2. Instantiate the function as an LSExpression with LSModel.CreateIntBlackBoxFunction or the dedicated shortcut LSModel.IntBlackBoxFunction.
3. Pass arguments to your function and call it. For that, you have to create expressions of type LSOperator.Call. The first operand must be the LSExpression corresponding to your black-box function. The other operands must be LSExpressions that will be used as arguments. Their value will be made accessible to your black-box function through the LSBlackBoxArgumentValues.

Note: You can provide additional data for your function (such as bounds or the maximum number of evaluations) with the help of the LSBlackBoxContext associated with your function (see LSExpression.GetBlackBoxContext).

Since: 10.0 LSModel.CreateIntBlackBoxFunction LSOperator.Call LSOperator.BlackBoxFunction
delegate double localsolver.LSDoubleBlackBoxFunction(LSBlackBoxArgumentValues argumentValues)

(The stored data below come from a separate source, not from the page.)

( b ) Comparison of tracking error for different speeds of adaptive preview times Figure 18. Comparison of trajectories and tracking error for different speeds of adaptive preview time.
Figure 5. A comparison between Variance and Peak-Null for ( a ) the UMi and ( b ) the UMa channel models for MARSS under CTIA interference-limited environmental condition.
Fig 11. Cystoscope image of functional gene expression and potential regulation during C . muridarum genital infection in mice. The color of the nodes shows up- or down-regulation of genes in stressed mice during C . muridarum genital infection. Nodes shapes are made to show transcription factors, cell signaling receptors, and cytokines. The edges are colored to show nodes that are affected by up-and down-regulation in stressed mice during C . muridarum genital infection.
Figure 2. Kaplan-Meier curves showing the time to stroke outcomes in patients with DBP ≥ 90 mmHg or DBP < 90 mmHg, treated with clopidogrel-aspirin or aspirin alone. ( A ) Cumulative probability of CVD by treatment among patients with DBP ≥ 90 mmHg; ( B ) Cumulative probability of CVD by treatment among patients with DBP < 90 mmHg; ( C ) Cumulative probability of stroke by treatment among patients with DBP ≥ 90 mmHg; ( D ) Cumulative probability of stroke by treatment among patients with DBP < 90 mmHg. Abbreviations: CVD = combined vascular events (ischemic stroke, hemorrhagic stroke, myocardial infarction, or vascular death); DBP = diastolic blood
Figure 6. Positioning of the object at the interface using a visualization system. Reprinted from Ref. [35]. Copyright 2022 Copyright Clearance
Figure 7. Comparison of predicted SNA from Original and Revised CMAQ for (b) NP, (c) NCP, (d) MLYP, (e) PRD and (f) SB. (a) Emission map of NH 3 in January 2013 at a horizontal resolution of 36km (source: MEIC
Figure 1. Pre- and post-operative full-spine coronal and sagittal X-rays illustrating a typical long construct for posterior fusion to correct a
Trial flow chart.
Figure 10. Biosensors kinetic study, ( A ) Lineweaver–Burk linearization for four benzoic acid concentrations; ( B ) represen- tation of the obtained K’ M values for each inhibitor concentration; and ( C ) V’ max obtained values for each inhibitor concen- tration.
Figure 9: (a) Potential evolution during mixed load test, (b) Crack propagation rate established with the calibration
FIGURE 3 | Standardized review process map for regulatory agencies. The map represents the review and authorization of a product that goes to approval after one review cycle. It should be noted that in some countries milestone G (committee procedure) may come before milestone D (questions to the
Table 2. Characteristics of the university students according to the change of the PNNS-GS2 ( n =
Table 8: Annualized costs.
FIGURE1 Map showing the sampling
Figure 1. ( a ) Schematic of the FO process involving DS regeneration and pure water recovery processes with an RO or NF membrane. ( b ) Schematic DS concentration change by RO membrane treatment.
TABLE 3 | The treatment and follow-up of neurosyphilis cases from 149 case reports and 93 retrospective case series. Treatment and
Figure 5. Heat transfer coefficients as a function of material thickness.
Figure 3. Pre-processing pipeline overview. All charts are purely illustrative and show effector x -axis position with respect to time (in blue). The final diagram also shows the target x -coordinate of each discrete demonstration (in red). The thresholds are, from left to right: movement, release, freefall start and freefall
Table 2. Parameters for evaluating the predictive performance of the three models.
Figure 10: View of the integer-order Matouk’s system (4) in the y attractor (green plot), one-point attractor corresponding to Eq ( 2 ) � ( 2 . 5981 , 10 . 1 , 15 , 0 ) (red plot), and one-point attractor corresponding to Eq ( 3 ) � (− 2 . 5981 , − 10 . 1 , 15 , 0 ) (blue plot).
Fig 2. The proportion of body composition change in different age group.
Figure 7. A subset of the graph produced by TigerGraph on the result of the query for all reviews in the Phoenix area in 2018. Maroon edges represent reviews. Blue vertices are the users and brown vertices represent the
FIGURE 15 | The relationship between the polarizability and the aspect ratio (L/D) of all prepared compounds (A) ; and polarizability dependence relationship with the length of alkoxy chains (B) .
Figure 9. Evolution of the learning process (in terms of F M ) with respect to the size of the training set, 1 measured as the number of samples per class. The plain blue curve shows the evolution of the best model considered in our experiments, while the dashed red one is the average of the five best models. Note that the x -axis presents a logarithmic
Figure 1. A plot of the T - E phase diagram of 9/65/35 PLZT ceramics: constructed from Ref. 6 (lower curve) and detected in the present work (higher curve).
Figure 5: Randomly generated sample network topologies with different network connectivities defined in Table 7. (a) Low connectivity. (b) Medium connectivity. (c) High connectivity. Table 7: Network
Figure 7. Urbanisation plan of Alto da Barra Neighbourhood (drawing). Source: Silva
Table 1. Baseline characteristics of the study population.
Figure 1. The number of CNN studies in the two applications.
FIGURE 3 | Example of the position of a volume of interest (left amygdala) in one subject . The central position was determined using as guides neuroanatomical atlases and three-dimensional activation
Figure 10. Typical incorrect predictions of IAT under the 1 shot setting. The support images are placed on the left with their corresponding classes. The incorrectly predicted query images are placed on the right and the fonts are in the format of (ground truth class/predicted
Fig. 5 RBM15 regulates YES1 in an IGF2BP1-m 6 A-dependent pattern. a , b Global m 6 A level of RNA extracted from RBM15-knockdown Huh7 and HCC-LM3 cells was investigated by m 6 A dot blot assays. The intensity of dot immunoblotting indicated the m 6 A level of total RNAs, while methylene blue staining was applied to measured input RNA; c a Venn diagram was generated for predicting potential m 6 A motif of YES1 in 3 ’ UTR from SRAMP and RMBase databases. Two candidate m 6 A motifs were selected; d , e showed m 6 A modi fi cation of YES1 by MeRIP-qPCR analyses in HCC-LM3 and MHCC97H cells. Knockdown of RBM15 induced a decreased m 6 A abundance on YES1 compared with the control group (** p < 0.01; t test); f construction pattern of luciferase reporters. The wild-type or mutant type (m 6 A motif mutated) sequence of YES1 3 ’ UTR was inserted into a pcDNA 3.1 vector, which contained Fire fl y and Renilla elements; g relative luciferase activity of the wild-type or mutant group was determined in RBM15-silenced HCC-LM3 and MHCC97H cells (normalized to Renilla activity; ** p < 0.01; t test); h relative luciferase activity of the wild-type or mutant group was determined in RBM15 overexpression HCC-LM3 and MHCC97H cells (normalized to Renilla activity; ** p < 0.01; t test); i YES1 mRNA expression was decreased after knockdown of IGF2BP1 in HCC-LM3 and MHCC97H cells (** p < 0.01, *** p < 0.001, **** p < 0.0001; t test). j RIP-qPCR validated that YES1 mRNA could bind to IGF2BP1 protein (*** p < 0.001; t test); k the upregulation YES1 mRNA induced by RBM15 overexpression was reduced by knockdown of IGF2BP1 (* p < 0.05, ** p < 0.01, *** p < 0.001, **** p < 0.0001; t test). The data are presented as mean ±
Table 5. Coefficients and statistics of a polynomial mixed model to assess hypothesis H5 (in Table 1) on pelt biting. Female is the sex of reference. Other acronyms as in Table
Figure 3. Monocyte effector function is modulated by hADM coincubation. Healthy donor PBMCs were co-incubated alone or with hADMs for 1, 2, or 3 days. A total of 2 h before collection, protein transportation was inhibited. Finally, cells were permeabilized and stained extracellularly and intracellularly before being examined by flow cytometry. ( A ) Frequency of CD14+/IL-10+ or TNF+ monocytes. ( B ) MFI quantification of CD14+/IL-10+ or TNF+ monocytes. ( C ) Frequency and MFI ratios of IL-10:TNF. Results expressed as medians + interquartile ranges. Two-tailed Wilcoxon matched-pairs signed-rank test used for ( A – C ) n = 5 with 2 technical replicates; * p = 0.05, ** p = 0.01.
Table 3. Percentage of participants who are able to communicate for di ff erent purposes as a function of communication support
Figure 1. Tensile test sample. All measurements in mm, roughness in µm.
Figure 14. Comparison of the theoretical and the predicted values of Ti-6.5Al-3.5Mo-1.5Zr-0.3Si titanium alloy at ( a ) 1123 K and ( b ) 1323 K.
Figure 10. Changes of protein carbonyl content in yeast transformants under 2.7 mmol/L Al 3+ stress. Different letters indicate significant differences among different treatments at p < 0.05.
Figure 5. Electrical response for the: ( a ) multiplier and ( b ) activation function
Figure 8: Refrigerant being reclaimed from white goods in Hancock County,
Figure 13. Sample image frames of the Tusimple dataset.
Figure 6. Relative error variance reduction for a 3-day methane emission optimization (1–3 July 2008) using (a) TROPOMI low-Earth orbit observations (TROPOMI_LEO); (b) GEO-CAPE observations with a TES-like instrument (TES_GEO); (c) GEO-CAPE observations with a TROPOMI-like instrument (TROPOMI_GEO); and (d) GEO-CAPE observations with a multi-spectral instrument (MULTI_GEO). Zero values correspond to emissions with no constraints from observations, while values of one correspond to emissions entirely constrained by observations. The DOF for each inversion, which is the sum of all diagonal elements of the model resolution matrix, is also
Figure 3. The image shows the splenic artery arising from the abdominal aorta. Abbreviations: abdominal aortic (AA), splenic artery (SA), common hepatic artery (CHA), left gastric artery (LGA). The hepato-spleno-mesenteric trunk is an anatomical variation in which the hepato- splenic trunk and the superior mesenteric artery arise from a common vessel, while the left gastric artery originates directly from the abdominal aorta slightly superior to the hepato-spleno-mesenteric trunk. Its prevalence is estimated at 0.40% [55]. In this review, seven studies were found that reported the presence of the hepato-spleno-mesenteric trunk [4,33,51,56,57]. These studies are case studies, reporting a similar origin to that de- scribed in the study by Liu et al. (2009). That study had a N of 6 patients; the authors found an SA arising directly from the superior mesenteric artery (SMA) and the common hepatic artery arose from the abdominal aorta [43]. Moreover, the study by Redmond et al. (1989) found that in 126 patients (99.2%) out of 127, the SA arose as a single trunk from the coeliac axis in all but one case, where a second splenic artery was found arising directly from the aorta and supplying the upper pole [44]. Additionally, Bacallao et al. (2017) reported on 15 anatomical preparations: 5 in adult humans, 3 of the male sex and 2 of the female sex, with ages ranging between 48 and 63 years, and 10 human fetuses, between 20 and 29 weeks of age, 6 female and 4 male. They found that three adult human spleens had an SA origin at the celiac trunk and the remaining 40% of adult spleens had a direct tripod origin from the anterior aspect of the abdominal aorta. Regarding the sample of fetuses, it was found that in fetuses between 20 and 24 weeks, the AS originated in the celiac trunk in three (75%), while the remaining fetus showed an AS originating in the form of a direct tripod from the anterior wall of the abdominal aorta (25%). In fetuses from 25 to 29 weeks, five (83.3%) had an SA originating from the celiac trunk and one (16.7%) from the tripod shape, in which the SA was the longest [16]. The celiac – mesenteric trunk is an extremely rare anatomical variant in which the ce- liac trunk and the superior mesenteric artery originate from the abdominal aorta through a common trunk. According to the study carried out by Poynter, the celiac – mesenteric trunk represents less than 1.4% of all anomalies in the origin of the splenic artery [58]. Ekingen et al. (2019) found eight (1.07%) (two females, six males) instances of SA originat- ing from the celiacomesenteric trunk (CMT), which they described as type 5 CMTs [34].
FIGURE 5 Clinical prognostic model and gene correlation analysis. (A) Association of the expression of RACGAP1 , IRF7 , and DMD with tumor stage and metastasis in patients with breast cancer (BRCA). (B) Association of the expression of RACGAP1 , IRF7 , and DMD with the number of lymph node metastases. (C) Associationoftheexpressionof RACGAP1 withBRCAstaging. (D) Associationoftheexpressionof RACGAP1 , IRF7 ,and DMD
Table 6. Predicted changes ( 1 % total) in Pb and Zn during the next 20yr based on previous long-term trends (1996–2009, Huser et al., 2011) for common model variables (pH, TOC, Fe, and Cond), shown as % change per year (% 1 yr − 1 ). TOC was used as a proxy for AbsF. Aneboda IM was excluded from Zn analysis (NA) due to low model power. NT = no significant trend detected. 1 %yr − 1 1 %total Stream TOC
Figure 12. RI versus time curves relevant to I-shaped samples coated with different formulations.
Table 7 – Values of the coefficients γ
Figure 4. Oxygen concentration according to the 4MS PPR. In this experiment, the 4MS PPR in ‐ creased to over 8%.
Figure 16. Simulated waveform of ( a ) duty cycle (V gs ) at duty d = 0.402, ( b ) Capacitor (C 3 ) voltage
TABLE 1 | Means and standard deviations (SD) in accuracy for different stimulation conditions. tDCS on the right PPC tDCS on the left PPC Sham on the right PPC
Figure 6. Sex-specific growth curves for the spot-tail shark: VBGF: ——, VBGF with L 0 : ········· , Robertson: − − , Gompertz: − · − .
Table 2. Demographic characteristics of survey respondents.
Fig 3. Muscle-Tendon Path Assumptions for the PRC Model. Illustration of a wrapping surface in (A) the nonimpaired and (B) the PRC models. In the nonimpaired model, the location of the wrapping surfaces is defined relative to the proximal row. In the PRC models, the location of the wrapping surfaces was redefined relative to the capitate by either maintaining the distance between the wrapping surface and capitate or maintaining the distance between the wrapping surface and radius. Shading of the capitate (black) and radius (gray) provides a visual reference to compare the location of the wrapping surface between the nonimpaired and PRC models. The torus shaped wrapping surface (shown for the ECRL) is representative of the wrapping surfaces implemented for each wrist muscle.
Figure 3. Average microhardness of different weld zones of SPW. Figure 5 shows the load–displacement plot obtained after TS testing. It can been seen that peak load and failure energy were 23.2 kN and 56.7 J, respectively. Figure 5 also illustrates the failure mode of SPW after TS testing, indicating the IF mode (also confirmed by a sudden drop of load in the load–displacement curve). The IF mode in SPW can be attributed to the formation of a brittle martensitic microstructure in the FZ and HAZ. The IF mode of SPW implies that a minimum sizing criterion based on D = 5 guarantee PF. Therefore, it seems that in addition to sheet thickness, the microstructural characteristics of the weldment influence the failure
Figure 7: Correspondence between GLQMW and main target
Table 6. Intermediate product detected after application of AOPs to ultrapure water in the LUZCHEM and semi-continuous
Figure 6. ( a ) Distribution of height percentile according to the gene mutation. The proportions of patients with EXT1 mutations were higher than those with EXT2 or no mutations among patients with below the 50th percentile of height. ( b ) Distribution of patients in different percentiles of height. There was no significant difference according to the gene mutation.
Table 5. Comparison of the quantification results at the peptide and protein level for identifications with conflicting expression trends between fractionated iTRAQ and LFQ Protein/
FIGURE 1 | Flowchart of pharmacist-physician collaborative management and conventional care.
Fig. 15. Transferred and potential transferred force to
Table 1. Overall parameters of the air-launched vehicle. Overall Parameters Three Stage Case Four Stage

Double black-box function delegate. To use double black-box functions with LocalSolver, you have to proceed in 3 steps:

1. Implement the delegate in a method. The method must take a LSBlackBoxArgumentValues and must return a double value. The argument values contain the values of the expressions passed to the function. A distinction is made between integer arguments (bool, int) and floating point arguments (double).
2. Instantiate the function as an LSExpression with LSModel.CreateDoubleBlackBoxFunction or the dedicated shortcut LSModel.DoubleBlackBoxFunction.
3. Pass arguments to your function and call it. For that, you have to create expressions of type LSOperator.Call. The first operand must be the LSExpression corresponding to your black-box function. The other operands must be LSExpressions that will be used as arguments. Their value will be made accessible to your black-box function through the LSBlackBoxArgumentValues.

Note: You can provide additional data for your function (such as bounds or the maximum number of evaluations) with the help of the LSBlackBoxContext associated with your function (see LSExpression.GetBlackBoxContext).